The year 2021 marked the arrival of speech to speech translation in the commercial world.
Scientists are working on making the underlying technology smoother and more accurate, engineers are integrating it into practical use cases. At the same time, there is an explosion in neural voices. Between July and September, three companies in this area got funded, Murf.ai, Wellsaid Labs, and Lovo.ai. As a result, localization professionals can now choose from 20+ providers of pre-made voices, or even clone their own voice to generate personalized speeches.
Speech Translation Full Steam Ahead
Lately, big Tech providers and other important players introduced some major changes in their speech-to-speech translation technologies. Among others, Amazon AI showcased some of their work at MT Summit conference in August. In the presentation conducted by Marcello Federico, prosodic alignment was an important aspect of the work. Google introduced “Translatotron-2” in August, which outperforms the original model. Iterations resulted in better translation quality and more natural predicted speech. The new model also enables the retention of source voice in translated speech. In Academia environment, ELITR project run by Ondrej Boyar from the Charles University in Prague and funded by Horizon Europe 2020 arrives at its conclusion in December.
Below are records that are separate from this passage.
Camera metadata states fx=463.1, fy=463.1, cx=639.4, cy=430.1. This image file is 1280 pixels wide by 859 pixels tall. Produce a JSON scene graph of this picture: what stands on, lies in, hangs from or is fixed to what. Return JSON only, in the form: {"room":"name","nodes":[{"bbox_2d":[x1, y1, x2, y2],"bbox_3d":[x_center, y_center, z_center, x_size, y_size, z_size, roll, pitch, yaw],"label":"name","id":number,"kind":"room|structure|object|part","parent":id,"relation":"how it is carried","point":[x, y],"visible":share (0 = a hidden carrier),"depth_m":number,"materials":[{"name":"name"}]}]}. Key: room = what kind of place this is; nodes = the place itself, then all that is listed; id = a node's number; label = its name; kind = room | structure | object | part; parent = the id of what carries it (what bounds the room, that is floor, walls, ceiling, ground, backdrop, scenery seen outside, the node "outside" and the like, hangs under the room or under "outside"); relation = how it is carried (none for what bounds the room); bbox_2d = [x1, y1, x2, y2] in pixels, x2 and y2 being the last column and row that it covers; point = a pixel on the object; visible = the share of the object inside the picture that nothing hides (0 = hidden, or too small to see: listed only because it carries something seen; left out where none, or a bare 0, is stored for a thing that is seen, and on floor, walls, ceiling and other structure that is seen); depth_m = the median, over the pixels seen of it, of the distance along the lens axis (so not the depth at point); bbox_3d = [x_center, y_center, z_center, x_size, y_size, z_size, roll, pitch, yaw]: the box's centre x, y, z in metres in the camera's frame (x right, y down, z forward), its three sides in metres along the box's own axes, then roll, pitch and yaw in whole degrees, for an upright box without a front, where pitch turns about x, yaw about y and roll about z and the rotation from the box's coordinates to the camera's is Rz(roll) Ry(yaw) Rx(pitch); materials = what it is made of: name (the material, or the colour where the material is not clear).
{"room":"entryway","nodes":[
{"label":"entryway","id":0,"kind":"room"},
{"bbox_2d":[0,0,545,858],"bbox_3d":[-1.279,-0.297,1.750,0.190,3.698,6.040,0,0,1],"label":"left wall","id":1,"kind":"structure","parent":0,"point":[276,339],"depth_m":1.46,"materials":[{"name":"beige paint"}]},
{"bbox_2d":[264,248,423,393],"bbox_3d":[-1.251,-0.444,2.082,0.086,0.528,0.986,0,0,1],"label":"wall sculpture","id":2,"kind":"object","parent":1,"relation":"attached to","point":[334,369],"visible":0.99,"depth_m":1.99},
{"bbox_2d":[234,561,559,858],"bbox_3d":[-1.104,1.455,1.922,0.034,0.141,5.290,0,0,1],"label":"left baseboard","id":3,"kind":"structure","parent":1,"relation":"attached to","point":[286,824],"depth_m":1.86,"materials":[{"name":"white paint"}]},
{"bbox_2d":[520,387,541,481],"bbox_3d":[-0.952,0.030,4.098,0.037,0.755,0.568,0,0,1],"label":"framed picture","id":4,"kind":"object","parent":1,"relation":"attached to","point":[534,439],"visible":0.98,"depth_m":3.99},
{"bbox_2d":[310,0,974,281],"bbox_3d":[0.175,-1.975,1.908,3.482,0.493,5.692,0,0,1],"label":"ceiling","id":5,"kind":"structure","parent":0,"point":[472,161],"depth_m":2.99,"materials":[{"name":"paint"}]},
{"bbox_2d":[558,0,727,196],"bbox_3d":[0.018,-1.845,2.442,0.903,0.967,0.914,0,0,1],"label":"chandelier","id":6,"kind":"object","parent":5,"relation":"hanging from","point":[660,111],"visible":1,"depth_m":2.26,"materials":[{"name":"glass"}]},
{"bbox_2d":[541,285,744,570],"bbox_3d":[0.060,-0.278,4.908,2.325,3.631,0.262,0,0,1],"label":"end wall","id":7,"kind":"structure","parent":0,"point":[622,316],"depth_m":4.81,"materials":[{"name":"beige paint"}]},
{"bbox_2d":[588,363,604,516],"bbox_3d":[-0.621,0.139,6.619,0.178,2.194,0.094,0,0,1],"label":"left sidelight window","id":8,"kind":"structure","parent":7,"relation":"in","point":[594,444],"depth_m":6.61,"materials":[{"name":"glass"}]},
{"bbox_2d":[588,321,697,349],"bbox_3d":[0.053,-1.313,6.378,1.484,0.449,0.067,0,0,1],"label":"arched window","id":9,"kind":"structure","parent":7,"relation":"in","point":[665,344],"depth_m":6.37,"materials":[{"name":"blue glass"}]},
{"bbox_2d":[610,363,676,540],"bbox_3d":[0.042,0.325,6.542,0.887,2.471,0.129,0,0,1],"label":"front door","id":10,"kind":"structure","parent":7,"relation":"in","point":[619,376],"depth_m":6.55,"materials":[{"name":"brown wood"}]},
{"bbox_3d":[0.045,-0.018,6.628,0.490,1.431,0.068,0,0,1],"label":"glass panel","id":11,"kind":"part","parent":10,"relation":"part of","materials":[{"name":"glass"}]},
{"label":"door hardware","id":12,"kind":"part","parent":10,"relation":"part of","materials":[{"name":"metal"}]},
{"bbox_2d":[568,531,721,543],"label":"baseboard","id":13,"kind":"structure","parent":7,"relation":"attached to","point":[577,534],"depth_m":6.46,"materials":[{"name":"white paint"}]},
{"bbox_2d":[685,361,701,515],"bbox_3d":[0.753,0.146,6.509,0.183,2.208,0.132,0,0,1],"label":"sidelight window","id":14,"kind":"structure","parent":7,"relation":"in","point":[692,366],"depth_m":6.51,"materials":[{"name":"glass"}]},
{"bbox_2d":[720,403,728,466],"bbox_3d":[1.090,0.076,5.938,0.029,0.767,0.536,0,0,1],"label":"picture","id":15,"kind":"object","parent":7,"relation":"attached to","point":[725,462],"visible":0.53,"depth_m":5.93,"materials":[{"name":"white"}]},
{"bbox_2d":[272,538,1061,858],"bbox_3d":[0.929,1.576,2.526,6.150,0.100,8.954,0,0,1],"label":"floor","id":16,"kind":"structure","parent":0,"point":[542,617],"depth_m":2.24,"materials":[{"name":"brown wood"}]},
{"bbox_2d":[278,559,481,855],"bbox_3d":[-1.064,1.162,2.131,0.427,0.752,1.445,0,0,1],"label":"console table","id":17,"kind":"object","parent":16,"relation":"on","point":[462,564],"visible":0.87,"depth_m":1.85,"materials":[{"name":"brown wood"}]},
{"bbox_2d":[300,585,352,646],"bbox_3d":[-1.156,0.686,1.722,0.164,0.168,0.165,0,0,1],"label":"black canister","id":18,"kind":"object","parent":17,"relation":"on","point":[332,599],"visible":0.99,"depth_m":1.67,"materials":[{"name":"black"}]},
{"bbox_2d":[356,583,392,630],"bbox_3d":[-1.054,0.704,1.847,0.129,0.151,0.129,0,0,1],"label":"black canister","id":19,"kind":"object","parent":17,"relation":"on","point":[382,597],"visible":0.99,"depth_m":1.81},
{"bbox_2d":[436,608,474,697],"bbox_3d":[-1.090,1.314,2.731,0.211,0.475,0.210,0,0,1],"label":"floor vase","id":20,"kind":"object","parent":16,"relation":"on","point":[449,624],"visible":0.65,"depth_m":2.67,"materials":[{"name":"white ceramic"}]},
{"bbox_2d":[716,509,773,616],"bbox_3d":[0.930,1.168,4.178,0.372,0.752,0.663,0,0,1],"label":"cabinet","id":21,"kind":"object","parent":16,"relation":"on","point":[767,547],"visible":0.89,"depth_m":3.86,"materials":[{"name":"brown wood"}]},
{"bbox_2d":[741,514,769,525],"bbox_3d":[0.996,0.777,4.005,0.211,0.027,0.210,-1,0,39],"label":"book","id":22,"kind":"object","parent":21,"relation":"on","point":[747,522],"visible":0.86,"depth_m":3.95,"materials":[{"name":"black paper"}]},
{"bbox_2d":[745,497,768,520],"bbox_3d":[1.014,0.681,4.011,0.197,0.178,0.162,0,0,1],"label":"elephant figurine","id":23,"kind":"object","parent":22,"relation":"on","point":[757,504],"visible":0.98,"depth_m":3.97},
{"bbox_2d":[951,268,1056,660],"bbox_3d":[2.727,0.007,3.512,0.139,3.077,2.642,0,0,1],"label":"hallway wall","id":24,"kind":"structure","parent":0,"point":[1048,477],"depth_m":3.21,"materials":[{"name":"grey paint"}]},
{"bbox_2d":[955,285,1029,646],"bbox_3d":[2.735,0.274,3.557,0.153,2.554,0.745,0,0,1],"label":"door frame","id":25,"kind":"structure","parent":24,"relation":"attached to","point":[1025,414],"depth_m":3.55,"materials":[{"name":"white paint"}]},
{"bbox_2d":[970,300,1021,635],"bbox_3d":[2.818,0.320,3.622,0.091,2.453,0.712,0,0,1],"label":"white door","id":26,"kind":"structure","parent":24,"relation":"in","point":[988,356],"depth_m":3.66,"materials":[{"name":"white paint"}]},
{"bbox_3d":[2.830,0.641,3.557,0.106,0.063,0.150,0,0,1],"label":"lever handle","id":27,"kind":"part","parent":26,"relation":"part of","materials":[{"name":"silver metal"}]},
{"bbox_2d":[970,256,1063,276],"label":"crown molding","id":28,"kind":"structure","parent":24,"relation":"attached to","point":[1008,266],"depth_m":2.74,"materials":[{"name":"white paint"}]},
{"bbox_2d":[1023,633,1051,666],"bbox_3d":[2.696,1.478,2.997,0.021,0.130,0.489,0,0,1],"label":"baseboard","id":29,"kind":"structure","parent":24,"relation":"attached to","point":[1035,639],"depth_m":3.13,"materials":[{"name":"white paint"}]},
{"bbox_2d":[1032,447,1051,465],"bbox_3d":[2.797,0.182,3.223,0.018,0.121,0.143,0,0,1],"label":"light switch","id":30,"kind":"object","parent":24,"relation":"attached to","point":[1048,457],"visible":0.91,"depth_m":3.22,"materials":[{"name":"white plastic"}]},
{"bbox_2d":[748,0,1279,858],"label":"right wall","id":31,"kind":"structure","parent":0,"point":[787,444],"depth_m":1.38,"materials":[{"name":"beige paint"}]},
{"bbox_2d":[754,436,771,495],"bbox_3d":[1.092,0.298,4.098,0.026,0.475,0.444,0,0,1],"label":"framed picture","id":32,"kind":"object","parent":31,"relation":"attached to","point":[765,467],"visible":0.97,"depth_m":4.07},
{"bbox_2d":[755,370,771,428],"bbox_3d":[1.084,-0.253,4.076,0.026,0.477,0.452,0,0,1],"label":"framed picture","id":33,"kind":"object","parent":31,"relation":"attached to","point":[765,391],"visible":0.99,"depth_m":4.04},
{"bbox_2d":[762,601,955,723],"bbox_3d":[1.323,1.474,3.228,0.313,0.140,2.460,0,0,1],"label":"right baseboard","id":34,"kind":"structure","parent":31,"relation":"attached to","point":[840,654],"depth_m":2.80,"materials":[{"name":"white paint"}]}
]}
Neural Voices into Products
In a live voiceover scenario, the source can come from MT. In an “automated dubbing” scenario, an engineer can edit the text and the pronunciation of the neural voice to improve on quality. As technology comes to the market, this type of offering has begun to crystallize into “AI voiceovers” at an average price of $20 per minute.
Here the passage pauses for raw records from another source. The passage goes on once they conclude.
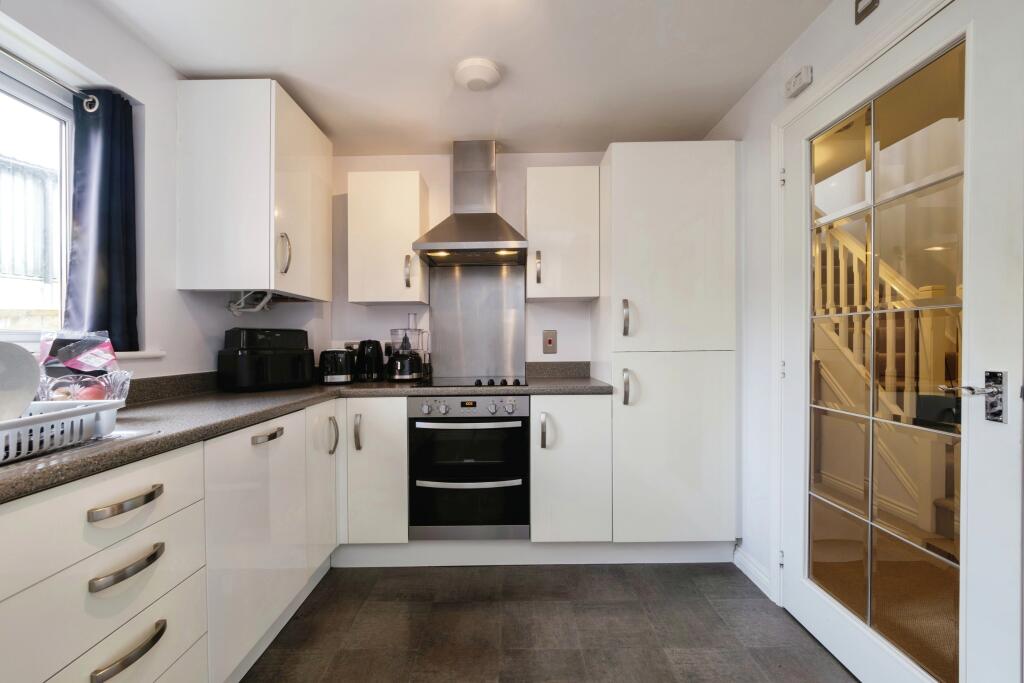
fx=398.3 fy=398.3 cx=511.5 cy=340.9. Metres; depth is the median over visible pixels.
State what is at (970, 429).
glazed door
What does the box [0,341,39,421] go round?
plate
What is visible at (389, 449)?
base cabinet
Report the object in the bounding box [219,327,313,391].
air fryer
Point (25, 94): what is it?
window
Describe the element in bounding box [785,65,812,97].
wall sensor
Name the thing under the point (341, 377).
toaster
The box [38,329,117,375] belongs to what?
snack bag
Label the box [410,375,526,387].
cooktop
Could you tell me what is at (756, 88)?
right wall
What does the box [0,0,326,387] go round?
left wall
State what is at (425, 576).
floor
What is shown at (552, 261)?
upper cabinet
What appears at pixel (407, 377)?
food processor
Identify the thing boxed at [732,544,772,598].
baseboard
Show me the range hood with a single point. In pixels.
(491, 214)
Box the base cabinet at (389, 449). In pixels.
[338,395,409,547]
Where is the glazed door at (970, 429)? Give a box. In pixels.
[780,0,1023,682]
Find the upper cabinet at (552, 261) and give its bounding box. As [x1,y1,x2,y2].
[526,166,599,301]
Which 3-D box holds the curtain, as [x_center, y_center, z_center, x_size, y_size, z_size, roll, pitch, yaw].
[-1.541,-0.443,1.495,0.120,0.966,0.278,0,0,0]
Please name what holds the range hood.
attached to the back wall at (419, 168)
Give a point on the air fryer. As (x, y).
(235, 361)
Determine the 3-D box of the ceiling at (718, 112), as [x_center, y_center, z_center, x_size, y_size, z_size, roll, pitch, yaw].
[-0.145,-1.267,0.588,2.967,0.104,4.526,0,0,0]
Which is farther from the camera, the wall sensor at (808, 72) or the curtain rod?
the wall sensor at (808, 72)
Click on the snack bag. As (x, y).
(67, 363)
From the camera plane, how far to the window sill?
1.57 m
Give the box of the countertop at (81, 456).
[1,369,620,504]
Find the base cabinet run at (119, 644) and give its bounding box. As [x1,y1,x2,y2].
[0,402,333,680]
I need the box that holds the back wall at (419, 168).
[323,150,606,377]
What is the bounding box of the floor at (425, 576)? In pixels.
[238,560,858,682]
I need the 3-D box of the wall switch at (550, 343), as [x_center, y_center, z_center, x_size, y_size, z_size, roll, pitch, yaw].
[0.245,0.003,2.577,0.089,0.152,0.012,0,0,0]
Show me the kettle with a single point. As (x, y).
(373, 351)
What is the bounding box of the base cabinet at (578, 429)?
[529,393,611,544]
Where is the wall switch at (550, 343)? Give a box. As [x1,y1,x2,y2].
[542,330,557,353]
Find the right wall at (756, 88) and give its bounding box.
[711,1,1022,676]
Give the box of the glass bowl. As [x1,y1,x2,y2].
[37,370,131,402]
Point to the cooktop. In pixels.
(475, 383)
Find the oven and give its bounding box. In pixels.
[409,395,529,540]
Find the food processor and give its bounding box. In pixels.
[388,317,428,380]
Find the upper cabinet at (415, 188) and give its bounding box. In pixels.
[348,170,428,305]
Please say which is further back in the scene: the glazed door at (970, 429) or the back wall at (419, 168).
the back wall at (419, 168)
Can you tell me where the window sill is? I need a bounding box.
[2,343,165,359]
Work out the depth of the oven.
2.00 m
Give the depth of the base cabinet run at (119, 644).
1.06 m
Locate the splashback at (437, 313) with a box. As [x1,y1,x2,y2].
[428,263,526,379]
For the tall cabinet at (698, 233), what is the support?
on the floor at (425, 576)
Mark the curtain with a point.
(109, 289)
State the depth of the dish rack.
0.89 m
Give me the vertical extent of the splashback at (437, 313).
0.706 m
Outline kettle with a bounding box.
[355,339,384,381]
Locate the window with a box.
[0,59,74,333]
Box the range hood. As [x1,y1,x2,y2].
[412,142,527,265]
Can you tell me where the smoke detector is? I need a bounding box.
[453,58,501,91]
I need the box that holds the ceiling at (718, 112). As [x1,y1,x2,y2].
[91,0,831,154]
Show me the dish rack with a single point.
(29, 417)
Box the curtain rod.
[0,47,98,112]
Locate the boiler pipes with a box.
[226,290,273,315]
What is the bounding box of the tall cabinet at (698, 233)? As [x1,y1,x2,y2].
[597,141,738,550]
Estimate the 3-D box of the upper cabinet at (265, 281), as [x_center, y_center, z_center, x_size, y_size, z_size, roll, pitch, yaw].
[-1.273,-0.708,2.116,0.461,0.943,0.663,0,0,0]
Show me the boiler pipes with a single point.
(257, 309)
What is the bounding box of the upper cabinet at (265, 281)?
[175,79,331,299]
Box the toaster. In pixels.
[319,347,354,383]
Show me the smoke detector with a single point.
(479, 72)
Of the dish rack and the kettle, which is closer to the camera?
the dish rack
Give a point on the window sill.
(137, 355)
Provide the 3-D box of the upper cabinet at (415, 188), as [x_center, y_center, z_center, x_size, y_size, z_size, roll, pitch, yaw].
[-0.744,-0.607,2.442,0.415,0.748,0.346,0,0,0]
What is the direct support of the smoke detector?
attached to the ceiling at (718, 112)
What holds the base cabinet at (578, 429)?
on the floor at (425, 576)
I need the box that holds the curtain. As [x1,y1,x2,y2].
[63,90,138,350]
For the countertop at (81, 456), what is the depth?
1.47 m
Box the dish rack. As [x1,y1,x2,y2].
[0,399,122,463]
In September, Russian’s Tech Giant Yandex unveiled a free automatic English- Russian translator for Youtube (as well as other video streaming services). Through a “Translate” button added to Yandex Browser (Chrome compatible), it translates and dubs videos with the recognizable cheer of Alisa, Yandex’s sister system to Amazon Alexa. Under the hood, the translator chains several neural networks to make it sound more natural.
At Custom.MT, we took the translator for a spin!
Overall, the feature left a favorable impression: we could follow TED talks and narrated videos with clear diction in Russian. Even though the translation was literal, it was clear enough to follow the speaker. In a more specialized video with hardcore terminology, the MT engine predictably stumbled. Here is what our team noticed:
- Youtube translator works better for short videos. A 30-minute clip took 8 minutes to render.
- It understands the need for speed. Russian sentences may get longer than English. To compensate, the digital narrators change their delivery. They sometimes spray words at a comic rate to keep up with rapid-fire jabber.
- Prosody is in! The voice changed in pitch depending on the source pitch and tone. It felt close to a human voice on shorter stretches.
David Talbot, the head of NLP at Yandex, told us they’re planning on adding more translation pairs and voices to the Yandex Youtube translator, and also on making it faster in the upcoming future.
Considering billions of videos on Youtube to potentially translate, the processing power needed to run so many neural networks behind the service, and it being completely free, this is an ambitious project!